Mam je między ML, z tyłu, pod siatką. Nie pamiętam zupełnie ich liści...przed nimi mam jeszcze ostróżki (zaczyna je być widać, jak czosnki kończą), potem łezkę z buksami strzyżonymi...nawet jakby brzydły bardzo u mnie to pikuś
nie koniecznie, napewno mają ładniejsze liście niż fioletowe ale też zasychają. Ja mam je wsadzone pomiędzy vanilkamii w tym roku wycinałam te brzydsze...
Bogdzia ma racje, dawne cebulowe nie byly tak sztucznie pedzone i dlatego kwitly ladnych kilka lat.Teraz sporo odbiorcow rezygnuje z Holendrow bo ludzie zaczeli narzekac ze ich tulipany ( i nie tylko) zyja tylko jeden sezon...Coz...To byl ich sposob aby sprzedawac jeszcze wiecej, funkcjonowalo to kilka ladnych lat...

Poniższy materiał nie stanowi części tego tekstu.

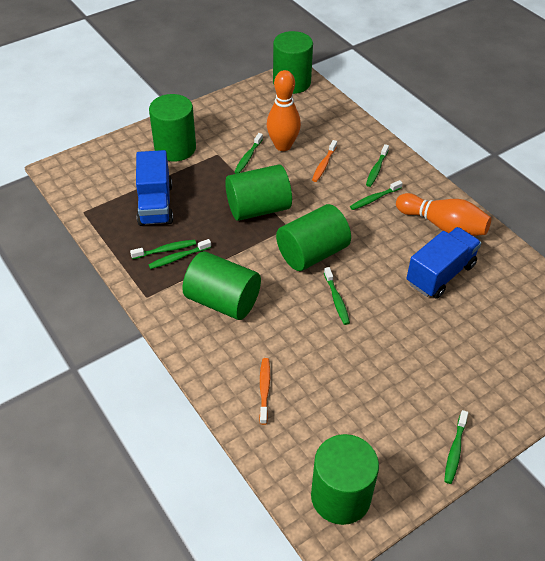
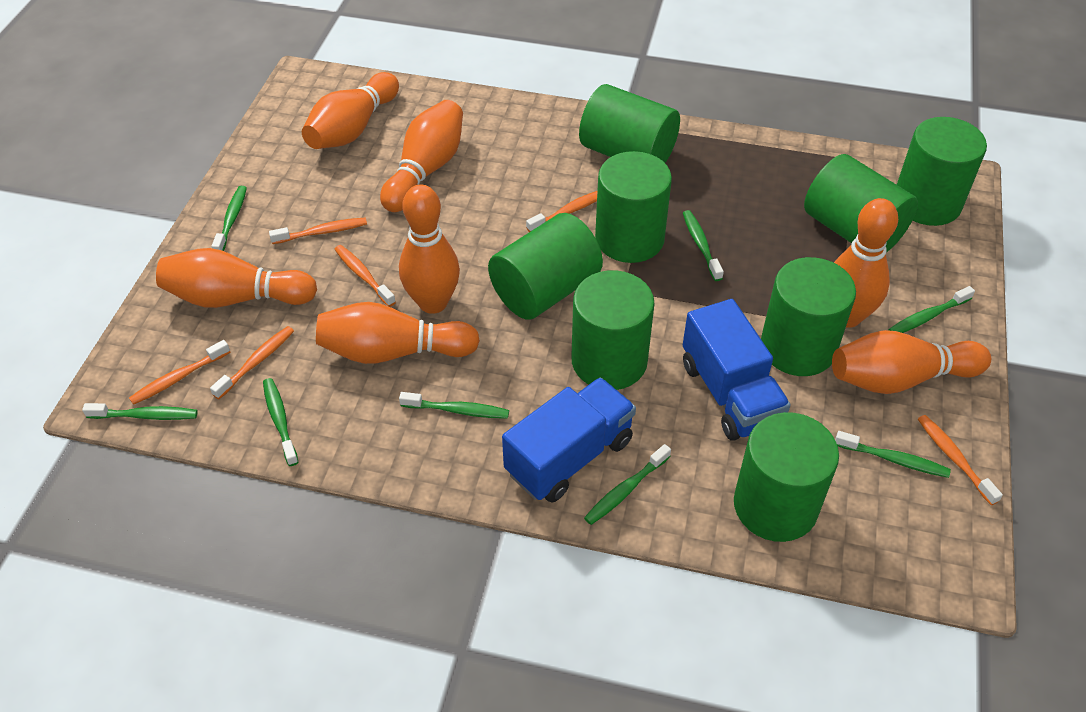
green cylinder: 6 -> 8
green toothbrush: 7 -> 8
orange bowling pin: 2 -> 7
orange toothbrush: 2 -> 6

wszelkie mieszańce tulipanów i nowości to raczej jednosezonowcy - a próbował ktoś kupić czerwone klasyki albo żółte Darwina ? podobno to te tulipany były i są i te latami kwitły
No a ja właśnie studiowałam wizytówki ,Twoją i Aby w celu zgapienia tulipanów.
Wchodzą tu i dyskusję tulipanową zastałam. Myślałam że to u mnie tylko się wyradzają przez glinę. Posadziłam więc w dużych wkopanych donicach w ziemi przygotowanej wg przepisu i niestety to samo.Wyjęłam małe cebuleńki.